Old Rockford Photos

I’ve been keeping a stack of Rockford books on my desk. I page through them almost daily, looking for images that might spark the next idea. I mark them with post-its. Who knows what will eventually find its way into the novel?

Some of these photos are simply funny to me, like this one of “the Beefsteak Club.”

Apparently this was a “group of young married men of means” that included “some of the most influential men in the city” who gathered to grill out and play baseball. The Beefsteak Club.

Other images give me ideas for scene settings, like this 1906 photo from an amusement park, complete with wooden roller coasters, that apparently existed in Rockford?! It was called Harlem Park and was open from 1890 to 1928.

I’ve bookmarked several photos of buildings that no longer exist.
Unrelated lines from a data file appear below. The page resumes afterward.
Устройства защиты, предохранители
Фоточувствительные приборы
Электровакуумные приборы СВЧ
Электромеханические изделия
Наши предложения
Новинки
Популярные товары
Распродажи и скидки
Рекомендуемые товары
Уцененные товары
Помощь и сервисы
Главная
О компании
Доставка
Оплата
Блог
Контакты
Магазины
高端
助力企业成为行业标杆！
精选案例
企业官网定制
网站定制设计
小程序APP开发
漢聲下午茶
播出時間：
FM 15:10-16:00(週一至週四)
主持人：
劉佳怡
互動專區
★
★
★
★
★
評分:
Some were destroyed by fires, many more were razed in the sixties and seventies. This image of the Forest City Knitting Co. factory is one of my favorites.

I know this knitting factory belongs in the novel, I just don’t know what it means yet…
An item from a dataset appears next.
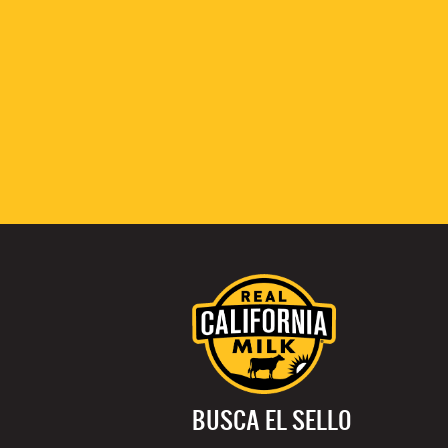
BUSCA EL SELLO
Same with the National Guard Armory, which was a Public Works project completed in 1937.

This one is still around, sitting empty. Here’s what it looks like on Google Street View.

Then there are other images that have whole stories inside of them.

This is a postcard from Annette in Rockford to Edna in Michigan, sent in November of 1907. “You surely must come for I am waiting for you,” Annette wrote.

Did Edna come to Rockford? I hope so.

These photos of photos are all from Eric A. Johnson’s Rockford: 1900-World War I.